The undersigned, pursuant to N.J.S. 42:2A-16, desiring to amend the Limited
Partnership Certificate of SVG Properties, L.P. , hereby certify as follows:
1.   The name of the limited partnership is S.V.G. Properties, L.P.
2.   a.   The original Certificate of Limited Partnership was filed with the
Secretary of State of New Jersey on May 12, 1987.
     b.   The Certificate of Limited Partnership was amended and restated on
May 15, 1987, April 12, 1989, August 21, 1989, and November 29, 1994.
     c.   The Fourth Amended and Restated Limited Partnership Agreement and
Certificate was amended on November 29, 1994 and January 17, 1996.
3.   The total capital is restated to be $43,310.

The Fourth Amendment and Restated Partnership Agreement of SVG Properties,
L.P. shall therefore be amended as follows:

      a.   Article I Section 1.6 shall be amended to read as follows:  The
name and place of residence or office address of each general partner and
limited partner is as follows:




                         Name of Partner
                             Address
                           Designation


Roy Michie
Rt. #1 Box 2615
Reedville, VA   22539
                             Limited


Jon Wright
229 Glenmoor Road
Gladwyn, PA   19035
                             Limited


Thomas Fee, Sr.
1000 Lenola Road
Bldg.

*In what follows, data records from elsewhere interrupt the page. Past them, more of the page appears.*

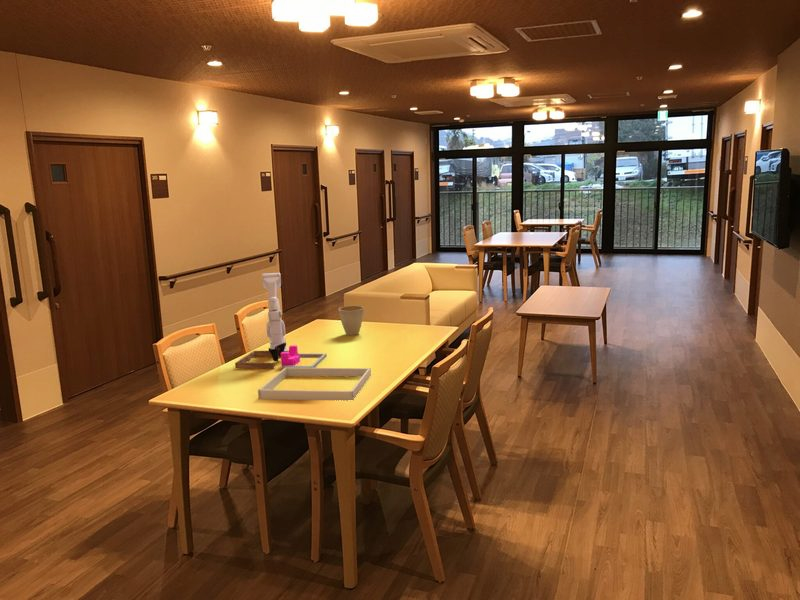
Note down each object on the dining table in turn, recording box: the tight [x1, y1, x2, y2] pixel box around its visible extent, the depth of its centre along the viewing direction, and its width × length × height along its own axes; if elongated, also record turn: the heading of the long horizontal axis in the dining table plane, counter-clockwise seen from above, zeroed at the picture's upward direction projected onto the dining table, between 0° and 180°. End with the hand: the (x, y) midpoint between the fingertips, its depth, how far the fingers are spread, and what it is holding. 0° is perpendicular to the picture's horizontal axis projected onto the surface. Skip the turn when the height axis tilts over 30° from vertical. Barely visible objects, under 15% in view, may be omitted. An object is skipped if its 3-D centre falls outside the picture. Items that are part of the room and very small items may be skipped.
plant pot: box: [338, 305, 365, 336], centre depth 381 cm, size 15×15×16 cm
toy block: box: [280, 344, 301, 366], centre depth 327 cm, size 15×6×8 cm, turn 171°
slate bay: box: [280, 352, 328, 370], centre depth 327 cm, size 23×16×2 cm
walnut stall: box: [234, 350, 289, 370], centre depth 331 cm, size 23×20×3 cm
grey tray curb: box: [257, 367, 372, 402], centre depth 287 cm, size 33×42×4 cm
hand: (278, 359), depth 329 cm, fingers open, 7 cm apart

Two, Suite 200
Maple Shade, NJ 08052
                             Limited


Arthur Marks
7204 North Park Drive
Pennsauken, NJ  08110
                             Limited


Anthony E. Van Dervort
41 Evergreen Lane
Haddonfield, NJ 08033
                             Limited


Ivan Gordon
1850 Oak Lane
Reading, PA 19612
                             Limited


Spring Village Holdings, Inc.
172 Tuckerton Road
Medford, NJ  08055
                             Limited


Spring Village Holdings, Inc.

172 Tuckerton Road
Medford, NJ   08055
                             General



     b.   Article II Section 2.1 shall be amended to read as follows:  The
shares of the profits, losses or other compensation by way of income which a
Partner shall receive by reason of a Partner's capital contribution is as
follows:


                         Name of Partner
% of Ownership
Restated Capital


Roy Michie
1.30%
   563.03


Jon Wright
 .55%
   238.21


Thomas Fee, Sr.
 .10%
    43.31


Arthur Marks
4.55%
 1,970.61


Anthony E. Van Dervort
3.50%
 1,515.85


Ivan Gordon
10.00%
 4,331.00


Spring Village Holdings, Inc. (Limited)
75.50%
32,699.05


Spring Village Holdings, Inc. (General)
4.5%
 1,948.94


                              TOTAL:
100.00%
43,310.00


4.   The effective date of this Amendment shall be upon filing.      IN
WITNESS WHEREOF, the parties hereto have caused this Limited Partnership
Agreement to be duly executed on this          day of                 , 1996.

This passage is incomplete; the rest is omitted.